(Task statement)
Below are the entries to work from; restate word for word the portion that opens with the line containing "framed print: present" and closes with the line containing "wall art: present", keeping both.

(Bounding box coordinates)
§ §
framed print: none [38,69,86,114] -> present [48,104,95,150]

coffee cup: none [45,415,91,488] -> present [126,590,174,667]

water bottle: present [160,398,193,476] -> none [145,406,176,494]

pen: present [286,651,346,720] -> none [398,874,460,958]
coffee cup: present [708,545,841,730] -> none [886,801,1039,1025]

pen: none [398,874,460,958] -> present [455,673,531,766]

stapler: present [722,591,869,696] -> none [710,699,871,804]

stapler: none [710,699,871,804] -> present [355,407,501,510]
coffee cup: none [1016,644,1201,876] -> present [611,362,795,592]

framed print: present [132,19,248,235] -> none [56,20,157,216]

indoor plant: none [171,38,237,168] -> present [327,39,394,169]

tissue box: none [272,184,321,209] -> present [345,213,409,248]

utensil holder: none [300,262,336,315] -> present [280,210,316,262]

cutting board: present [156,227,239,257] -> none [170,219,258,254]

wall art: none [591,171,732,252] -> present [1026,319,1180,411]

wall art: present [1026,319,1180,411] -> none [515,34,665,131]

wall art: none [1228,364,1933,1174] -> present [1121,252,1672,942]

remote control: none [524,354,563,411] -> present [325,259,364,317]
§ §
(Answer box)
framed print: present [132,19,248,235] -> none [56,20,157,216]

indoor plant: none [171,38,237,168] -> present [327,39,394,169]

tissue box: none [272,184,321,209] -> present [345,213,409,248]

utensil holder: none [300,262,336,315] -> present [280,210,316,262]

cutting board: present [156,227,239,257] -> none [170,219,258,254]

wall art: none [591,171,732,252] -> present [1026,319,1180,411]

wall art: present [1026,319,1180,411] -> none [515,34,665,131]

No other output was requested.